● **Entries supplied**

>>>

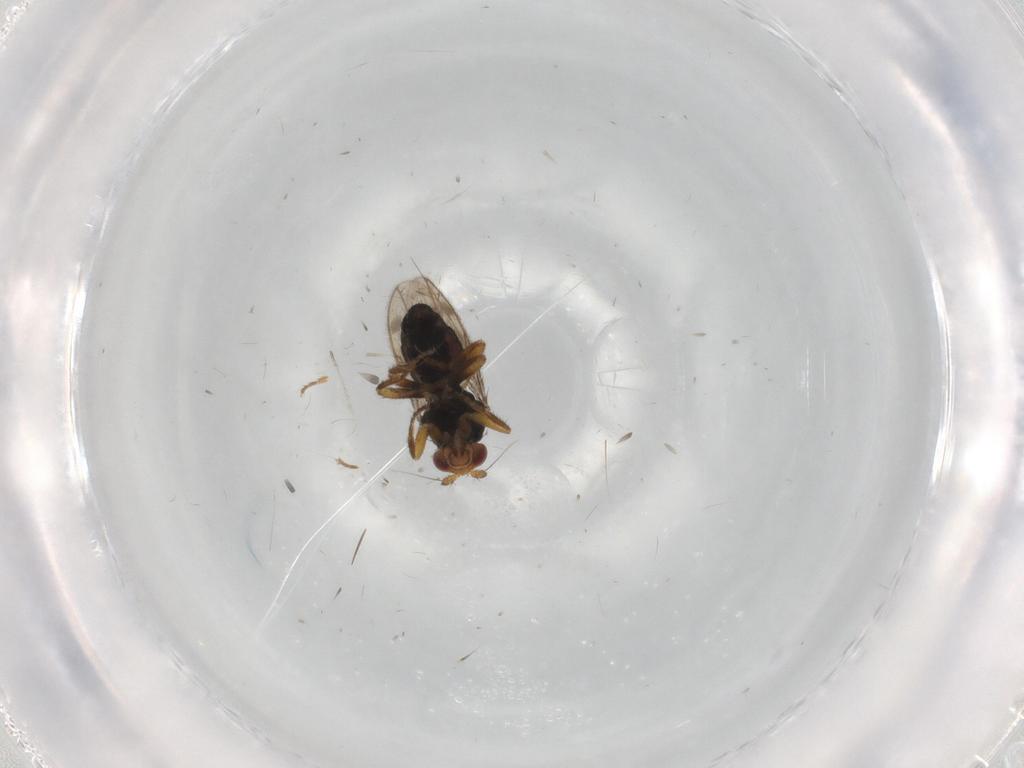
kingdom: Animalia
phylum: Arthropoda
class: Insecta
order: Diptera
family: Sphaeroceridae
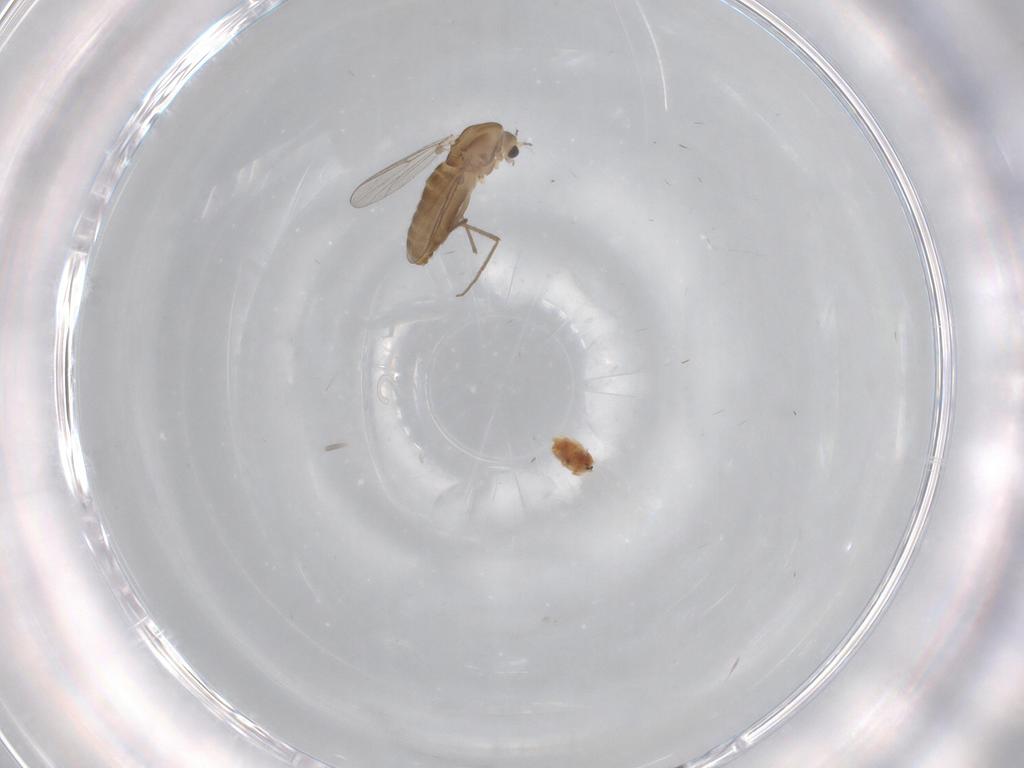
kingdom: Animalia
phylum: Arthropoda
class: Insecta
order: Diptera
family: Chironomidae
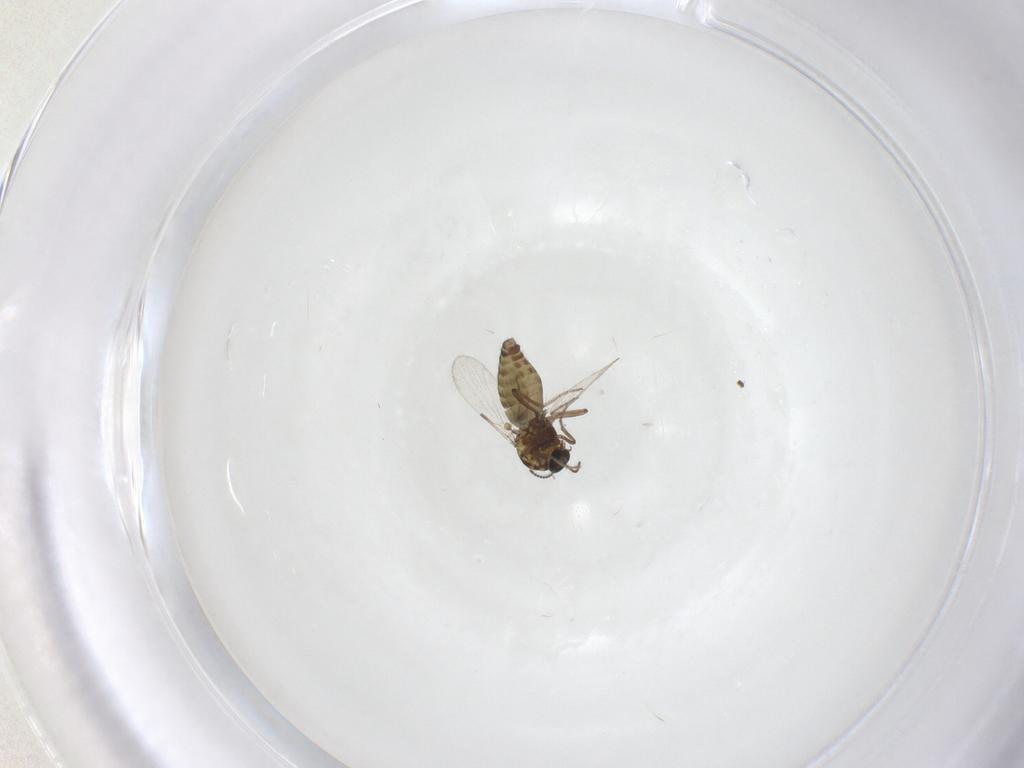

<<<

● **Written exercise**
Copy out every line of text from all the rows above, word for word. Leave out the pictures.

● **Written solution**
kingdom: Animalia
phylum: Arthropoda
class: Insecta
order: Diptera
family: Sphaeroceridae
kingdom: Animalia
phylum: Arthropoda
class: Insecta
order: Diptera
family: Chironomidae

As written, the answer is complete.